■ Text excerpt:

2.2. GHG Emission Reduction Calculation

The calculation of GHG emission reduction resulting from the implementation of the selected case studies are performed according to the requirements of the specific UNFCCC methodology for the development of greenhouse gas reduction projects related to the waste sector [12].

Since there are no available methodologies for plants implemented on board, for the purpose of the study UNFCCC methodologies have been analysed for the determination of the reduction in GHG emissions, resulting from the implementation of specific small- and large-scale measures and projects in the waste sector.

2.2.1. Thermochemical Treatment

The thermochemical process consists of the pyrolysis treatment of the exhausted oils generated onboard. Oil wastes are mainly sludge resulting from the purification of fuels. Under a business-as-usual scenario, this type of waste is collected and delivered in ports. Pyrolysis, i.e., the thermal decomposition of organic materials that occurs in the absence of oxygen, can convert sludge into fuel oil, as well as gaseous and solid compounds. Pyrolysis oil can be used directly as fuel, gas can be fed to a boiler and solid to an incinerator.

The design data, reported in

Table 4. Pyrolysis process design data.

Parameter	Value	Source
Average quantity of oily sludge	1057 t/year	[A]
Water contained in oily sludge	63.4%	[B]
Process yield on secondary fuel oil	30%	[C]
Gas production	17%	[C]
Solid production	32%	[C]
Water production	21%	[C]
Quantity of settled oily sludge	390 t/year	[D]
Secondary fuel oil obtained by pyrolysis	118 t/year	[D]
Gaseous product obtained by pyrolysis	67 t/year	[D]
Solid product obtained by pyrolysis	125 t/year	[D]

, have been provided taking into account different sources:

• A: Information about average sludge production on board from a private communication of the Carnival Maritime (Hamburg, Germany);
• B: Chemical analysis of a sludge sample kindly provided by Grandi Navi Veloci (GNV), an Italian Ro-Ro ferry company, made by the Research Centre for Alternative and Renewable Energy (Florence, Italy);
• C: Data from the literature [23];
• D: Calculated data from the current study.

According to the UNFCCC methodologies, the Emission Reduction (ER) resulting from a project is calculated using Equation (1):

$${\mathrm{ER}}_{\mathrm{y}}={\mathrm{BE}}_{\mathrm{y}}-{\mathrm{PE}}_{\mathrm{y}}\pm {\mathrm{LE}}_{\mathrm{y}}$$

(1)

■ Dataset extract:
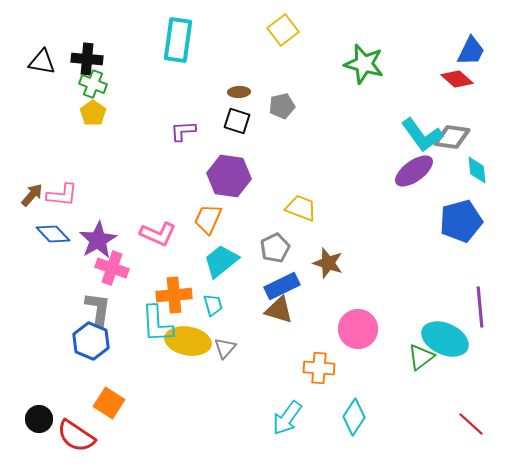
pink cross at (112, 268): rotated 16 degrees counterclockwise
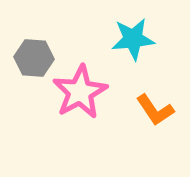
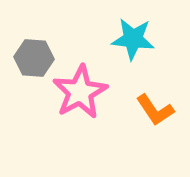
cyan star: rotated 12 degrees clockwise
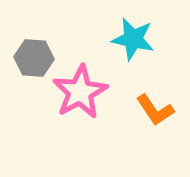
cyan star: rotated 6 degrees clockwise
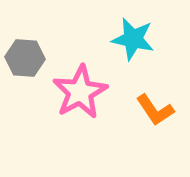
gray hexagon: moved 9 px left
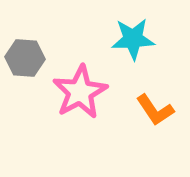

■ Aim:
From the text on GHG emission reduction, list every parameter in Table 4 whose source is marked [C], together with its value.

■ Exercise result:
- Process yield on secondary fuel oil: 30%
- Gas production: 17%
- Solid production: 32%
- Water production: 21%